La fabbrica di mattoni in Centrafrica. «Il primo lo ha comprato papa Francesco»

Padre Federico Trinchero, missionario carmelitano a Bangui, presenta il piccolo cantiere per la fabbricazione di mattoni avviato presso il suo monastero.

Articolo tratto dall’Osservatore romano – «Se c’è un paese da costruire, ci siamo chiesti, perché non provare a produrre mattoni? Mattoni veri, mattoni nuovi, mattoni forti, più forti della guerra». Parole di padre Federico Trinchero, missionario carmelitano a Bangui, che presenta così il piccolo cantiere per la fabbricazione di mattoni avviato presso il suo monastero. E rivela: «Forse non ci crederete, ma il nostro primo cliente è stato addirittura Papa Francesco». Infatti, spiega all’agenzia Fides, «da alcuni mesi, in seguito a un esplicito desiderio del Papa, dopo la sua visita nella Repubblica Centrafricana nel 2015, è in corso a Bangui la costruzione di un centro per i malnutriti. I lavori sono seguiti dalla nunziatura apostolica e un piccolo edificio è stato realizzato proprio con i mattoni prodotti al carmelo. Come primo cliente, quindi, non c’è male».

«Si tratta — dice padre Trinchero — di un piccolo sogno che coltivavamo da anni e che, grazie ad alcune fortunate coincidenze, e all’aiuto di diverse persone, siamo finalmente riusciti a realizzare». Non c’è dubbio, afferma il missionario, «che il Centrafrica, dopo ormai cinque anni di guerra e molti di più di malgoverno, sia un paese da ricostruire, o, più onestamente, da costruire per la prima volta, lo dicono tutti. Su come questa ricostruzione debba iniziare, e da dove sia meglio partire, le opinioni si sprecano. C’è poi chi si ostina a continuare la guerra, distruggendo quel poco che si era costruito in quasi sessant’anni di indipendenza. Per fortuna c’è anche chi si ostina a credere che il paese non sia condannato alla guerra e che sia possibile, discretamente e con determinazione, costruire piccoli cantieri di pace e di speranza».

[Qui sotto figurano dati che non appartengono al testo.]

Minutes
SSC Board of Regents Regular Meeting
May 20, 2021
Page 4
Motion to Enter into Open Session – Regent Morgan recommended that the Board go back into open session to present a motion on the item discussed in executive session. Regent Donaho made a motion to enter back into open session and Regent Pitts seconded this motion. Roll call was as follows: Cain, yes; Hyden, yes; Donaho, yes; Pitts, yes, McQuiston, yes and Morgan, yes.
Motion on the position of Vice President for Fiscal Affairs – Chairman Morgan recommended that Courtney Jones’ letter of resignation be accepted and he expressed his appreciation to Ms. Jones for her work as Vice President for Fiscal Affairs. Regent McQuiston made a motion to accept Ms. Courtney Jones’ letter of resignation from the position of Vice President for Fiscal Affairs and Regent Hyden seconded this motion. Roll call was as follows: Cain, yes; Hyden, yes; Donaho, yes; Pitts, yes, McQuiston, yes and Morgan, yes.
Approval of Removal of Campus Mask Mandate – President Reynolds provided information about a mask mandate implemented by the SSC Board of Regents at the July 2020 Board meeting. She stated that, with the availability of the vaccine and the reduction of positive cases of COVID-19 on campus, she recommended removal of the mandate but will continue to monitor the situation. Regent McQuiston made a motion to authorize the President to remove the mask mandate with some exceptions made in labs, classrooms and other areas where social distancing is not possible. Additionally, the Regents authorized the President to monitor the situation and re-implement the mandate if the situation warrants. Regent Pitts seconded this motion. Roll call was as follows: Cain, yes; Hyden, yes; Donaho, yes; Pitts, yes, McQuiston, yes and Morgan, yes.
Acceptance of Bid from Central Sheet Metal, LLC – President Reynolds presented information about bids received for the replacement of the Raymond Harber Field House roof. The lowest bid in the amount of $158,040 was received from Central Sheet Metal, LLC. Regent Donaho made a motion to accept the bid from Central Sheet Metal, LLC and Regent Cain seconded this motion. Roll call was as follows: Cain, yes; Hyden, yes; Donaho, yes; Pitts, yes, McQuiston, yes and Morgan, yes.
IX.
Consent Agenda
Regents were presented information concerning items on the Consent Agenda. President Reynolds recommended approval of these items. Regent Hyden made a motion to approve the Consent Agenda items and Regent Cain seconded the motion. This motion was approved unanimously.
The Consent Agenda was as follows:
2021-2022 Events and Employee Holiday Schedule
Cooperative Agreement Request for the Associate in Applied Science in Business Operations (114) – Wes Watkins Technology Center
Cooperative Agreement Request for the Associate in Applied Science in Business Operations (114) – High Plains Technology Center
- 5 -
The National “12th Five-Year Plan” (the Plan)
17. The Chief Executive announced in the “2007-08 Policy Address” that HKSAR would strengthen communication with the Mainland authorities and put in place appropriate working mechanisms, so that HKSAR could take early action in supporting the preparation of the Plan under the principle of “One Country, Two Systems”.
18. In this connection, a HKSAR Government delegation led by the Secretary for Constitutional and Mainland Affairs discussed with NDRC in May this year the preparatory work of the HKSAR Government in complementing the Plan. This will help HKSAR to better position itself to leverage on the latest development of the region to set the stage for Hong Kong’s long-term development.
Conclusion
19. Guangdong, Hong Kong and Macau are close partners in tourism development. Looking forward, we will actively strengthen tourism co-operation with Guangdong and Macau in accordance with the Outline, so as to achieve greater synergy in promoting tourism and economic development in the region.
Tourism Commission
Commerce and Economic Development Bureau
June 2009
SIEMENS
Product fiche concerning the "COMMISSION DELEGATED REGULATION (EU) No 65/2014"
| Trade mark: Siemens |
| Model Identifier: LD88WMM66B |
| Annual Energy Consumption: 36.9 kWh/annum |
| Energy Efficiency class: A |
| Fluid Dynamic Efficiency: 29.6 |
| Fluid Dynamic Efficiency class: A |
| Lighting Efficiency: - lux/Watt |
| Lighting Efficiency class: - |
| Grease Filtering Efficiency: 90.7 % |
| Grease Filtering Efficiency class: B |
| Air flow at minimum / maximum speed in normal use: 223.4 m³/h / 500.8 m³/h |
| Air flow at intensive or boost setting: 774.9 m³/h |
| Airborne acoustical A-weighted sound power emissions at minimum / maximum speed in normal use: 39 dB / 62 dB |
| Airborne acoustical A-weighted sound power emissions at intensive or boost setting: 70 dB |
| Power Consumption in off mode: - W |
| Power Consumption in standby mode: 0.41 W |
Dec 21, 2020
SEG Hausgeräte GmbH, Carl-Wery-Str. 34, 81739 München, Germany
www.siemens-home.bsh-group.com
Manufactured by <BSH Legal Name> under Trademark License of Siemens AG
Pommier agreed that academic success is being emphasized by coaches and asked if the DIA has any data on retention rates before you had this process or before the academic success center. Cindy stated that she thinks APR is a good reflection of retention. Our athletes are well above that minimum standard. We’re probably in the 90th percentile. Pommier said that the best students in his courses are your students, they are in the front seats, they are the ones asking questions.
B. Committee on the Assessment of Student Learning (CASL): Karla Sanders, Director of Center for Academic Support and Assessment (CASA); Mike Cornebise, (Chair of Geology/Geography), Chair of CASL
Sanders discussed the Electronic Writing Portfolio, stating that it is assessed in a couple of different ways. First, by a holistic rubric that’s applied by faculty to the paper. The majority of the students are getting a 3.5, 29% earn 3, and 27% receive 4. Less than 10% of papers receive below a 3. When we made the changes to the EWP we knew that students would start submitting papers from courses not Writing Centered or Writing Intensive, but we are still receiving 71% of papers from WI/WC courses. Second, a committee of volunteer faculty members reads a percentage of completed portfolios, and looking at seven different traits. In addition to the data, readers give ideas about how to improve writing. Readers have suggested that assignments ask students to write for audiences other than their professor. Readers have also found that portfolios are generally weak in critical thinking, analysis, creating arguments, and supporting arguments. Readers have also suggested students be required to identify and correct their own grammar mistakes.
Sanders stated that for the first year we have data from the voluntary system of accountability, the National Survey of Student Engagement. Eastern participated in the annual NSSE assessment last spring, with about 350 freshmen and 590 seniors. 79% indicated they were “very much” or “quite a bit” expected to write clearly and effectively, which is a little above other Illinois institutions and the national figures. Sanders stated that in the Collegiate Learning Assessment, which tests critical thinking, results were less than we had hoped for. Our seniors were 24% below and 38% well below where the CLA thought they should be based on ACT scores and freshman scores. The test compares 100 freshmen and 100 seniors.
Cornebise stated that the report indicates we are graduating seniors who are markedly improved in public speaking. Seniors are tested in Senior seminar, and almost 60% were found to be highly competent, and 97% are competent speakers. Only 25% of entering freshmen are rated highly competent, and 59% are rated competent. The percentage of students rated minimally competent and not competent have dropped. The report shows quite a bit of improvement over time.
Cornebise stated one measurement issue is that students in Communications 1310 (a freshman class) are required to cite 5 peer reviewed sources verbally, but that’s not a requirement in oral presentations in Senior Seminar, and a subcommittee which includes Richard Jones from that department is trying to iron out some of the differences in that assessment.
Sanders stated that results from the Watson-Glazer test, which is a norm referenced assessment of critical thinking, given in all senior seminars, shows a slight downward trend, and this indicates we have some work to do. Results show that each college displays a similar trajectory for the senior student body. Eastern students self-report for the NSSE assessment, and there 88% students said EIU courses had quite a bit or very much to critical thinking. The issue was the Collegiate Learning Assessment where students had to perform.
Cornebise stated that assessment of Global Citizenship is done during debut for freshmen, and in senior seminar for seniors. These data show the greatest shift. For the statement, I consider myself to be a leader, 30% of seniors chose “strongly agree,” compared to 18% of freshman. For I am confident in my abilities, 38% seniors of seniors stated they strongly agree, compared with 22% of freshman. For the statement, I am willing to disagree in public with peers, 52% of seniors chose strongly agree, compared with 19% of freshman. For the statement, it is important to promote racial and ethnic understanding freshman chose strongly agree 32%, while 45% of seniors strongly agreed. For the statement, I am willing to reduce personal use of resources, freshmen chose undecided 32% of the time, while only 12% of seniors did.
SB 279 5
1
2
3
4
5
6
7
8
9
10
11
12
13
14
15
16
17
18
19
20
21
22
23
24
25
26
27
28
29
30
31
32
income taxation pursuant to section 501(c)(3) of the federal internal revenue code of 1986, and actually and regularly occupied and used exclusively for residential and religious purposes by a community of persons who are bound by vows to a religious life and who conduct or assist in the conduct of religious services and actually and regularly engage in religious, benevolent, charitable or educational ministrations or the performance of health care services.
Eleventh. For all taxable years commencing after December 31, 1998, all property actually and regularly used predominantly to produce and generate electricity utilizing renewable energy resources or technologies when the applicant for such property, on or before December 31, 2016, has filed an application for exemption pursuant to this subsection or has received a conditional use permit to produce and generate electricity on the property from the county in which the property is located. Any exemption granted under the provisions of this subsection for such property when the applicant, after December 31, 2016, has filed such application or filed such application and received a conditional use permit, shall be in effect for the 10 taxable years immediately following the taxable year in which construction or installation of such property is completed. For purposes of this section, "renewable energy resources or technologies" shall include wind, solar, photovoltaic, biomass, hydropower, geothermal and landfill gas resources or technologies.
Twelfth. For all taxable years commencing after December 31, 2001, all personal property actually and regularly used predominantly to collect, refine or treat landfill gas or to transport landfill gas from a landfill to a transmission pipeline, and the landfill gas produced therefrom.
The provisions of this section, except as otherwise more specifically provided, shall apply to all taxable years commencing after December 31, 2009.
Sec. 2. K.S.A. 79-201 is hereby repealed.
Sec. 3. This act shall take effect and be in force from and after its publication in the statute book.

Un cantiere, appunto. Che necessita di mattoni. L’acquisto dei macchinari e l’avvio della produzione sono stati possibili grazie al contributo di un’associazione francese fondata da due fratelli sacerdoti, uno dei quali scomparso recentemente, già missionari tra i lebbrosi del Camerun. E anche grazie e a un finanziamento della Conferenza episcopale italiana.
«I mattoni sono destinati alle costruzioni delle nostre missioni, ma anche alla vendita», dice il missionario che spiega come «quest’attività abbia per noi un doppio valore simbolico. In primis un piccolo ma concreto contributo nell’opera di ricostruzione del paese, attraverso la creazione di luoghi di formazione come appunto vorrebbero essere il cantiere della produzione dei mattoni e la scuola agricola. Inoltre, la maggior parte degli operai che hanno partecipato alla formazione, e ora producono mattoni o lavorano sul cantiere, sono ex profughi ospitati nel nostro carmelo». E qui si collega quello che padre Trinchero indica come il «secondo valore simbolico». Infatti, spiega, «quando i primi missionari francesi arrivarono in Centrafrica, a fine ottocento, una delle prime attività installate nelle missioni erano delle fornaci per la cottura dei mattoni con i quali costruirono chiese, case, scuole, dispensari e cattedrali. Dopo più di un secolo la nostra comunità riprende discretamente quest’attività, collegandoci idealmente a quei primi missionari».